| Task directions |
Return each line of the listing exactly, though without its images.

| Input records |
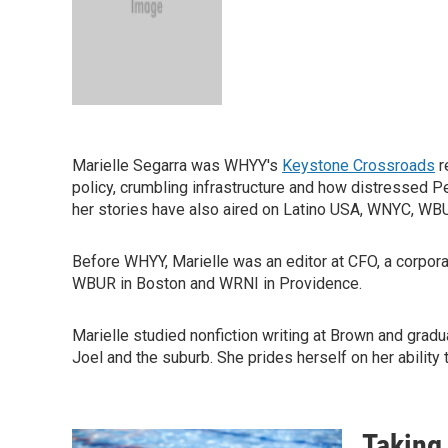
Marielle Segarra was WHYY's
Keystone Crossroads
r
policy, crumbling infrastructure and how distressed Pe
her stories have also aired on Latino USA, WNYC, W
Before WHYY, Marielle was an editor at CFO, a corpora
WBUR in Boston and WRNI in Providence.
Marielle studied nonfiction writing at Brown and grad
Joel and the suburb. She prides herself on her ability
Taking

| Your response |
Marielle Segarra was WHYY's
Keystone Crossroads
r
policy, crumbling infrastructure and how distressed Pe
her stories have also aired on Latino USA, WNYC, W
Before WHYY, Marielle was an editor at CFO, a corpora
WBUR in Boston and WRNI in Providence.
Marielle studied nonfiction writing at Brown and grad
Joel and the suburb. She prides herself on her ability
Taking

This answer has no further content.